Registros fornecidos –
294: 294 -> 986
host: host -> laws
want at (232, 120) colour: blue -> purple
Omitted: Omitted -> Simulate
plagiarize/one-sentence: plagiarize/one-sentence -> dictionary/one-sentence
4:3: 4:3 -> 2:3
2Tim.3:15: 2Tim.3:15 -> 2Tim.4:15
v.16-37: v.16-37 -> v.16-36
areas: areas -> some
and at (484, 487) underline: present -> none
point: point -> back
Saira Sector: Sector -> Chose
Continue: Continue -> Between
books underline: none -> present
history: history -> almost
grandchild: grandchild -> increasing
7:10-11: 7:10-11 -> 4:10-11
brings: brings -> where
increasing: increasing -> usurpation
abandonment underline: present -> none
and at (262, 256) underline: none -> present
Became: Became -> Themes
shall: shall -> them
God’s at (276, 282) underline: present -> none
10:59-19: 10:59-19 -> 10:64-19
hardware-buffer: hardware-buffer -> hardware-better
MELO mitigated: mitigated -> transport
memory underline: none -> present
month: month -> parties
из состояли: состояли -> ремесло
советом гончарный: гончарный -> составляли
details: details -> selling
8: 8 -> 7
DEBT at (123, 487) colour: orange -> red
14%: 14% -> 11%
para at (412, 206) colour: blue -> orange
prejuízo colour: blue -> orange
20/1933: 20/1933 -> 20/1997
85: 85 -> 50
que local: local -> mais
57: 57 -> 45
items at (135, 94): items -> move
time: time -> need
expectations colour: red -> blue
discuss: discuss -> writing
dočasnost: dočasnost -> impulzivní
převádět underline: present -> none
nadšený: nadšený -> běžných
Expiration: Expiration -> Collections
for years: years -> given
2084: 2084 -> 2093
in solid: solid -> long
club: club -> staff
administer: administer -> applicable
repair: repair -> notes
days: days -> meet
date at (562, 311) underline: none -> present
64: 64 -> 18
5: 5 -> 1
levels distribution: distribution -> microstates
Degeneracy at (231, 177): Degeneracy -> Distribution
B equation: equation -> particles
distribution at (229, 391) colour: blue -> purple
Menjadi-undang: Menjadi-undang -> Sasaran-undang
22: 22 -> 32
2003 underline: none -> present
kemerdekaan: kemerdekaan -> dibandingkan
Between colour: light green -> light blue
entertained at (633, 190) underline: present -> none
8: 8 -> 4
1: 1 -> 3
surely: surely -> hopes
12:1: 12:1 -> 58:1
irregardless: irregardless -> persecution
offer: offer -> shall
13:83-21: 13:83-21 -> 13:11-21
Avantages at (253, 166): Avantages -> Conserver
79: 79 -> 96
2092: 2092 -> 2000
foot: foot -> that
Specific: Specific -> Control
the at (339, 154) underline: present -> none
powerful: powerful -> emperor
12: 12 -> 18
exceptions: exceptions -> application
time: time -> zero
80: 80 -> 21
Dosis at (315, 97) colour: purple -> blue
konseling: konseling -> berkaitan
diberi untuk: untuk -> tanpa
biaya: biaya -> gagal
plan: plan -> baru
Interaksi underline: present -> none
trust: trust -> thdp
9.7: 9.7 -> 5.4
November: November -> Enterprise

Instrução escrita –
Atualize os registros acima, trocando cada ocorrência de "colour" por "color" e sem alterar mais nada.

Resultado do exercício –
294: 294 -> 986
host: host -> laws
want at (232, 120) color: blue -> purple
Omitted: Omitted -> Simulate
plagiarize/one-sentence: plagiarize/one-sentence -> dictionary/one-sentence
4:3: 4:3 -> 2:3
2Tim.3:15: 2Tim.3:15 -> 2Tim.4:15
v.16-37: v.16-37 -> v.16-36
areas: areas -> some
and at (484, 487) underline: present -> none
point: point -> back
Saira Sector: Sector -> Chose
Continue: Continue -> Between
books underline: none -> present
history: history -> almost
grandchild: grandchild -> increasing
7:10-11: 7:10-11 -> 4:10-11
brings: brings -> where
increasing: increasing -> usurpation
abandonment underline: present -> none
and at (262, 256) underline: none -> present
Became: Became -> Themes
shall: shall -> them
God’s at (276, 282) underline: present -> none
10:59-19: 10:59-19 -> 10:64-19
hardware-buffer: hardware-buffer -> hardware-better
MELO mitigated: mitigated -> transport
memory underline: none -> present
month: month -> parties
из состояли: состояли -> ремесло
советом гончарный: гончарный -> составляли
details: details -> selling
8: 8 -> 7
DEBT at (123, 487) color: orange -> red
14%: 14% -> 11%
para at (412, 206) color: blue -> orange
prejuízo color: blue -> orange
20/1933: 20/1933 -> 20/1997
85: 85 -> 50
que local: local -> mais
57: 57 -> 45
items at (135, 94): items -> move
time: time -> need
expectations color: red -> blue
discuss: discuss -> writing
dočasnost: dočasnost -> impulzivní
převádět underline: present -> none
nadšený: nadšený -> běžných
Expiration: Expiration -> Collections
for years: years -> given
2084: 2084 -> 2093
in solid: solid -> long
club: club -> staff
administer: administer -> applicable
repair: repair -> notes
days: days -> meet
date at (562, 311) underline: none -> present
64: 64 -> 18
5: 5 -> 1
levels distribution: distribution -> microstates
Degeneracy at (231, 177): Degeneracy -> Distribution
B equation: equation -> particles
distribution at (229, 391) color: blue -> purple
Menjadi-undang: Menjadi-undang -> Sasaran-undang
22: 22 -> 32
2003 underline: none -> present
kemerdekaan: kemerdekaan -> dibandingkan
Between color: light green -> light blue
entertained at (633, 190) underline: present -> none
8: 8 -> 4
1: 1 -> 3
surely: surely -> hopes
12:1: 12:1 -> 58:1
irregardless: irregardless -> persecution
offer: offer -> shall
13:83-21: 13:83-21 -> 13:11-21
Avantages at (253, 166): Avantages -> Conserver
79: 79 -> 96
2092: 2092 -> 2000
foot: foot -> that
Specific: Specific -> Control
the at (339, 154) underline: present -> none
powerful: powerful -> emperor
12: 12 -> 18
exceptions: exceptions -> application
time: time -> zero
80: 80 -> 21
Dosis at (315, 97) color: purple -> blue
konseling: konseling -> berkaitan
diberi untuk: untuk -> tanpa
biaya: biaya -> gagal
plan: plan -> baru
Interaksi underline: present -> none
trust: trust -> thdp
9.7: 9.7 -> 5.4
November: November -> Enterprise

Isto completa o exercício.